** Work item **
Each line of the listing below that includes "curve" must be copied.

** Provided material **
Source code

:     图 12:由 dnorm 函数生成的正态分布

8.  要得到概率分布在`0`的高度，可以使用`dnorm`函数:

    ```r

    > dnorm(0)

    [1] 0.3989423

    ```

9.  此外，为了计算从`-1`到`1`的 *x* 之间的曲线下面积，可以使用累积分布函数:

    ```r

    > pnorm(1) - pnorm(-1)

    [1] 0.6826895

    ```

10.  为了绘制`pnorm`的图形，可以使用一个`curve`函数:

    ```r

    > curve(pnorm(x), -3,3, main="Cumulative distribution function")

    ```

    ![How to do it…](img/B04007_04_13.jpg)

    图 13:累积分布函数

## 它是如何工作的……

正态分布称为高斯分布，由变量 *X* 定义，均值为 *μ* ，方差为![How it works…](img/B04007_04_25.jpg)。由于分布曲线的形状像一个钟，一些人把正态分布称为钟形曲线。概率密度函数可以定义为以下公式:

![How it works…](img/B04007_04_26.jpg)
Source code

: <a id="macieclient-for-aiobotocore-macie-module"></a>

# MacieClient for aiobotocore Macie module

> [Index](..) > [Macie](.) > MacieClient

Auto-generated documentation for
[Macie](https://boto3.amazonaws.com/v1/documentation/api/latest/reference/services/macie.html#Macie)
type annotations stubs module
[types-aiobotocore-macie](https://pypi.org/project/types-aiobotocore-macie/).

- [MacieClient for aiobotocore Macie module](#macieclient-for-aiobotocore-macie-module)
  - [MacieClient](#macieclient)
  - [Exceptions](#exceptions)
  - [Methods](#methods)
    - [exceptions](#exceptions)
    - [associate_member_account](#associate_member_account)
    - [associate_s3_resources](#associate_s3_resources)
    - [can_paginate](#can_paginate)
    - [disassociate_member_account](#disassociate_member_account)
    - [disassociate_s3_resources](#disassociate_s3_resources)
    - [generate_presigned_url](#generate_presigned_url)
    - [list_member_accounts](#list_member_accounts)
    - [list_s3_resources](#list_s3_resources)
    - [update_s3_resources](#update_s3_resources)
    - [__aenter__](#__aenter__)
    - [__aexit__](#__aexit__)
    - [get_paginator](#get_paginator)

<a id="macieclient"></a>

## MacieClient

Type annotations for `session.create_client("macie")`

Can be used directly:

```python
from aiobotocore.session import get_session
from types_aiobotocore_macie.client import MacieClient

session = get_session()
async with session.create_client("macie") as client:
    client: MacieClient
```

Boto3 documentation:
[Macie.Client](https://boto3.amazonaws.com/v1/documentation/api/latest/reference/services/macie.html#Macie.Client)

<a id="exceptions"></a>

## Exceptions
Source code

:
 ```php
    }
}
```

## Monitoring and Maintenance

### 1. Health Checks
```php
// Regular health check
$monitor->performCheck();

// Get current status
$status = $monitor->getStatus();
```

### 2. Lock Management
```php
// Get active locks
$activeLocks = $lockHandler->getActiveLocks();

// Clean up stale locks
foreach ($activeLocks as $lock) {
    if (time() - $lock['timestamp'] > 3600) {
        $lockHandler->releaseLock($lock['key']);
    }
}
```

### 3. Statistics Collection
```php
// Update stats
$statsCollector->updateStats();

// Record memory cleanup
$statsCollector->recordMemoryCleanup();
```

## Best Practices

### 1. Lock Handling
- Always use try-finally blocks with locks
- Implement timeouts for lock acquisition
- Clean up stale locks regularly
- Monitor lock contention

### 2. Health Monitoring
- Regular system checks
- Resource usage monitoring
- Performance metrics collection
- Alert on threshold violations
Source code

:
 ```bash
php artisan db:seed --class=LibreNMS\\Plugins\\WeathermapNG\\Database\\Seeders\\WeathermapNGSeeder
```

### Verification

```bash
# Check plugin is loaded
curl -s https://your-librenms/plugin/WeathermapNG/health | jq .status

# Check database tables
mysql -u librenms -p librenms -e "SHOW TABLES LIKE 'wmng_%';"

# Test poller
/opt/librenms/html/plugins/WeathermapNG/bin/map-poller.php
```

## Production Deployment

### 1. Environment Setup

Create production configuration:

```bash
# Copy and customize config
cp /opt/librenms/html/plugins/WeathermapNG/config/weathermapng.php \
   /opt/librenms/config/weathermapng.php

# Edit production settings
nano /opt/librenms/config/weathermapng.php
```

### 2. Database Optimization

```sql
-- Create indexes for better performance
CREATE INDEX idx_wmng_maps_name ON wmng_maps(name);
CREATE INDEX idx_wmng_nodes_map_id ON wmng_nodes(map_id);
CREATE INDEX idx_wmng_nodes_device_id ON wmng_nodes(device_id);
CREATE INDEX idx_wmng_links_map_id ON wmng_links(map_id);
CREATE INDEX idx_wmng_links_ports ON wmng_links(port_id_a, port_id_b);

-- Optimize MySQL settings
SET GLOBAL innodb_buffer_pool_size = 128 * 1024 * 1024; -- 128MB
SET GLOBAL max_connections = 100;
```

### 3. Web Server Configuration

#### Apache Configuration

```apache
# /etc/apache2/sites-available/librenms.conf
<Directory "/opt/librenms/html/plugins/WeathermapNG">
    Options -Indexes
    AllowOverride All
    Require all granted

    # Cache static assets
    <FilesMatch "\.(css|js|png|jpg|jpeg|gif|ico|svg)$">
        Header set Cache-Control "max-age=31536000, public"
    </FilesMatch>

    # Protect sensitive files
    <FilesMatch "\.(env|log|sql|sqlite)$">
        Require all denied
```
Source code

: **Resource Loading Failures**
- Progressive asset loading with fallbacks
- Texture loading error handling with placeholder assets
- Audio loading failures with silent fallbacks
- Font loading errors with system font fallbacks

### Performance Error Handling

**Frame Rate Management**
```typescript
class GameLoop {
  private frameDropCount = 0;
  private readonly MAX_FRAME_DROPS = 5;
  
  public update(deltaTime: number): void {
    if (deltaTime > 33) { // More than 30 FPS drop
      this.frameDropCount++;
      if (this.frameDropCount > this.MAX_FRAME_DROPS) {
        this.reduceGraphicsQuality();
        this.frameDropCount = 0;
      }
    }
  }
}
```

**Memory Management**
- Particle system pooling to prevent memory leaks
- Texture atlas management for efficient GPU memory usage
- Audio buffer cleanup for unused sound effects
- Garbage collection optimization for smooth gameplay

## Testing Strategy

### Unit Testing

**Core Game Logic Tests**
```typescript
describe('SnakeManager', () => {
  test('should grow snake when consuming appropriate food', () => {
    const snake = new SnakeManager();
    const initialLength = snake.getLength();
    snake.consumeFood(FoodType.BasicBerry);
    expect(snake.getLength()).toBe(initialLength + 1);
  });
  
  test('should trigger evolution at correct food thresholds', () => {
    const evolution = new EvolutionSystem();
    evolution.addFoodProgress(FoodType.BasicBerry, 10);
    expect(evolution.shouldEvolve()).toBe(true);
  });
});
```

** Written solution **
10.  为了绘制`pnorm`的图形，可以使用一个`curve`函数:
    > curve(pnorm(x), -3,3, main="Cumulative distribution function")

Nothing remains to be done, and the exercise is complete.